Comme les autres films de Clarke Rita, Sue and Bob Too! se situe dans les milieux populaires du Royaume-Uni, ici la banlieue pavillonnaire et les cités du West Yorkshire. Rita et Sue sont deux amies lycéennes inséparables issues de la classe ouvrière. Pour se faire de l’argent de poche elles gardent les enfants d’un couple de petits-bourgeois, Bob et Michelle. Un soir où il ramène les deux adolescentes chez elles en voiture, Bob – prototype du mâle sexuellement frustré par une morne vie conjugale – leur propose sans détour une partie de jambes en l’air que le deux donzelles ne tardent pas trop à accepter avec malice, perdant leur virginité par la même occasion.

Cette scène étonnante par sa trivialité et sa franchise sexuelle marque le point de départ d’une relation adultérine et triangulaire au cours de laquelle Bob va « rendre visite » en alternance à Rita et à Sue, régalant les deux copines d’une libido trop longtemps bridée par une épouse guère portée sur la bagatelle. Mais les voisins, la famille de Rita et Sue et la femme de Bob ne vont pas tarder à s’en mêler, semant une belle pagaille.

Crépage de chignons ou plutôt de mulets dans Rita, Sue and Bob Too!

Crépage de chignons ou plutôt de mulets dans Rita, Sue and Bob Too!

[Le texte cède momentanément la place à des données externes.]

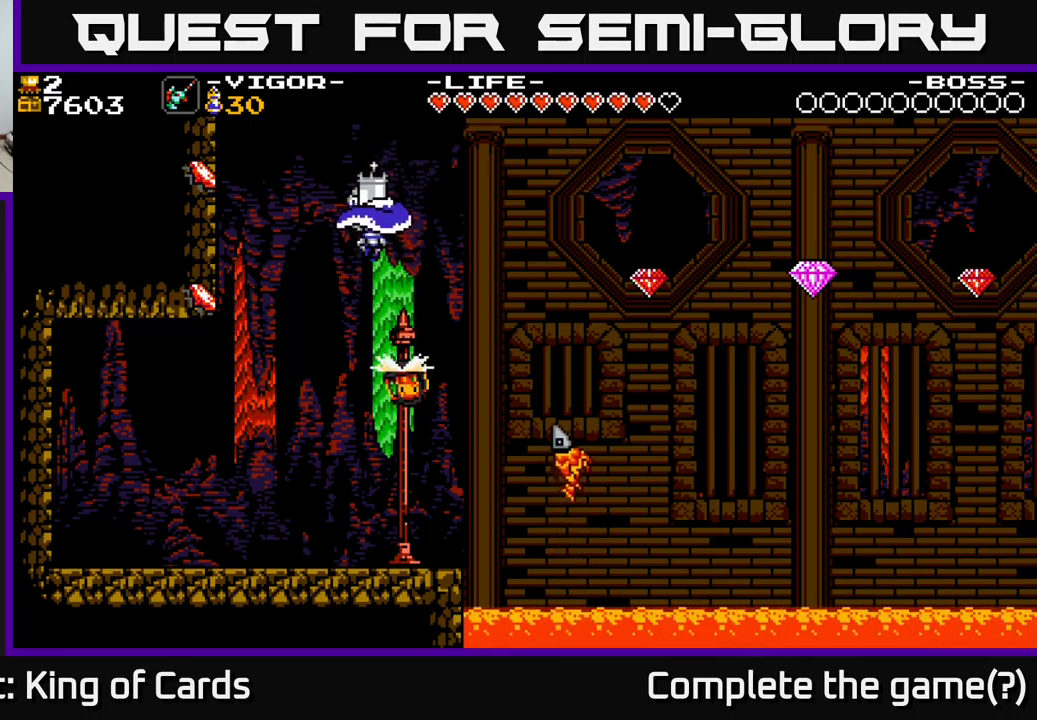
{"buttons": [], "right_stick": "center", "events": [[100, "X", "down"], [150, "A", "up"], [200, "X", "up"], [467, "DPAD_LEFT", "up"]]}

Avec sa vulgarité et son mauvais goût décomplexés, soulignés par la laideur vestimentaire des années 80, d’affreuses coupes de cheveux et une bande son à l’avenant, Rita, Sue and Bob Too! s’inscrit aussi bien dans la tradition truculente de Chaucer et du théâtre élisabéthain que celle de l’hystérie des sitcoms du petit écran. Clarke est plus radical dans sa démarche de cinéaste que Stephen Frears ou Mike Leigh qui eux aussi réalisent à la même époque de très honorables comédies sociales bousculant l’Angleterre thatchérienne (Sammy et Rosie s’envoient en l’air et High Hopes). Clarke était le vrai punk du cinéma anglais, sa comédie ne respecte aucune bienséance et fait souffler un tourbillon libertaire qui balaie autant les clichés que les idées reçues. Bob aurait pu être un affreux macho ou un beauf caricatural mais c’est surtout un obsédé sexuel sympathique et humain jusque dans sa lâcheté et ses mensonges de mari infidèle. Rita et Sue ne sont jamais désignées comme des victimes ou filmées avec condescendance malgré leur conduite écervelée.

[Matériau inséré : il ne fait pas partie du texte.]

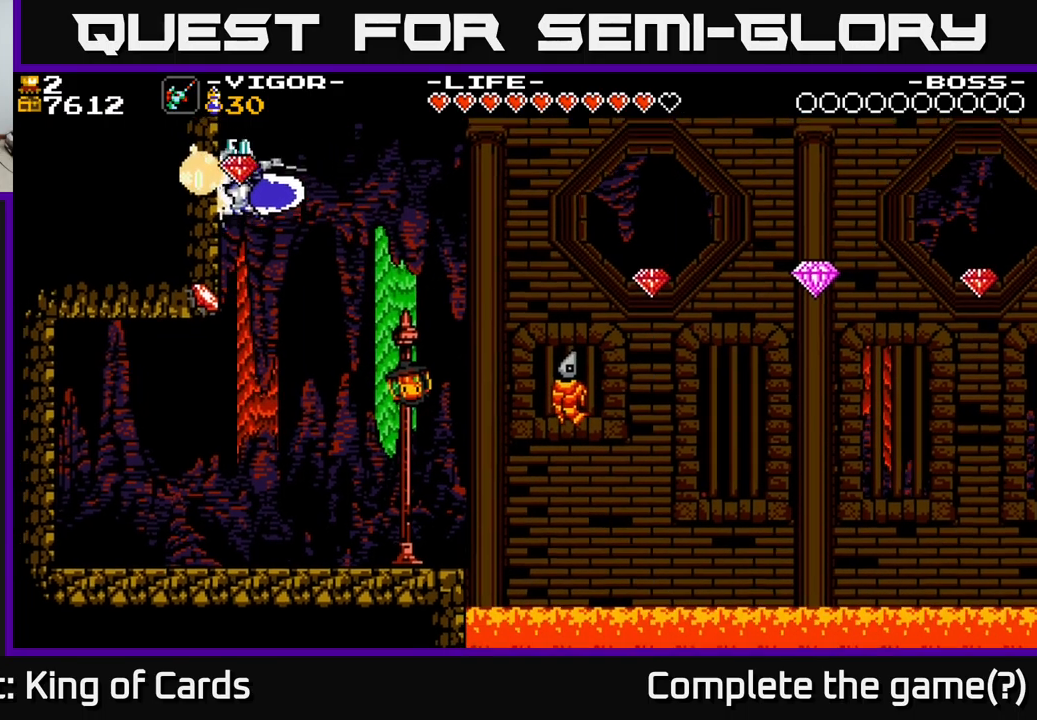
{"buttons": ["DPAD_RIGHT"], "right_stick": "center", "events": [[84, "DPAD_RIGHT", "down"]]}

Alan Clarke s’emploie à dynamiter l’esthétique du feuilleton et du théâtre filmé – Rita, Sue and Bob Too! est adapté d’une pièce de Andrea Dunbar – véritables institutions de la télévision britannique, ou plutôt leur absence d’esthétique en adoptant une caméra très mobile, en mouvement perpétuel au plus près des personnages, et en renonçant au champ contrechamp. Dès la séquence générique de longs travellings latéraux accompagnent les déambulations de Rita et Sue dans leur cité, avec des chorégraphies sophistiquées qui abandonnent ou retrouvent certains personnages dans des paysages suburbains sordides. Ces longs travellings deviendront la signature inaltérable du film suivant de Clarke, Elephant (1989), moyen métrage expérimental sur la violence en Irlande du Nord, qui enregistrait une série d’actions meurtrières sans que l’on sache jamais qui étaient les assassins et les victimes.

Eclat de rire énorme et vivifiant, éloge de la gaudriole dans une filmographie plutôt sombre et désespérée, Rita, Sue and Bob Too! est un modèle de comédie politique. Au-delà de la peinture du prolétariat Clarke réaffirme la puissance libératrice des pulsions sexuelles contre l’ordre et les institutions, y compris et surtout celle sacrée du mariage. Contre toute attente le film s’achève sur une note positive et joyeusement irresponsable, avec un ménage à trois en forme d’utopie anarchiste et hédoniste.